* What this exercise asks *
**1)** Set down the passage about Johnny word for word, from "He is an ardent" up to and including "you might say.".
**2)** Name every person mentioned by name in the passage about Johnny.

* Selected passage *
I wept aloud and spent the evening remembering dozens of powerful moments with friends who died, some in the most indignant ways, every minute was filled with the emotions of an unknown tomorrow. That is precisely what great acting should achieve.

And that defiance is really what “Pose” is all about. And what Johnny is all about.

He is an ardent champion of transgender rights, a proud warrior for LGBT and the resistance. He is perfectly attuned to the times and the moment, present you might say.

When NYTimes.com recently promoted a cartoon of Vladimir Putin and Donald Trump in love he took to Facebook in protest. “Being gay is not a punchline. Being gay is not an insult. The more you perpetuate this idea, the more you add fuel to fire of this toxic masculinity & threatened safety of queer people around the globe. Be better.” It was classically layered Johnny. He is known to push back fast and hard on anti-trans and anti-blackness narratives online. He is a protector for the ones he loves.

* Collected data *
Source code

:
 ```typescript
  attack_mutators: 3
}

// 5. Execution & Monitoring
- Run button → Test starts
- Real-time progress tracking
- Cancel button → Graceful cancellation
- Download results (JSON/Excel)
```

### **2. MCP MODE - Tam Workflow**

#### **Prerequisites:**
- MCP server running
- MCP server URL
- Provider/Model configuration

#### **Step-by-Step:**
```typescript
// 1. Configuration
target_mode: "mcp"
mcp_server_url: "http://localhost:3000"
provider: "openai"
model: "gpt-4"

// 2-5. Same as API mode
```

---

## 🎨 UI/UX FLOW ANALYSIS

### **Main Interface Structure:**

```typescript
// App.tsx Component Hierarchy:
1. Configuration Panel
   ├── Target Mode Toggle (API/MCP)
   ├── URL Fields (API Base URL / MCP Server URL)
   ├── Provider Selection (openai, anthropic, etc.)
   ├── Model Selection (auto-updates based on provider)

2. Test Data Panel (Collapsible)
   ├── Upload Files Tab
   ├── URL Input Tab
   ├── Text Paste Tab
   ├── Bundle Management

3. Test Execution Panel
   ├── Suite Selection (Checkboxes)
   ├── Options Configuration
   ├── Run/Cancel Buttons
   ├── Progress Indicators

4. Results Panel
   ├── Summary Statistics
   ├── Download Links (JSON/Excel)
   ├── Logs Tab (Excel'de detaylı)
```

* Answers given *
**1)**
He is an ardent champion of transgender rights, a proud warrior for LGBT and the resistance. He is perfectly attuned to the times and the moment, present you might say.

**2)**
- Johnny
- Vladimir Putin
- Donald Trump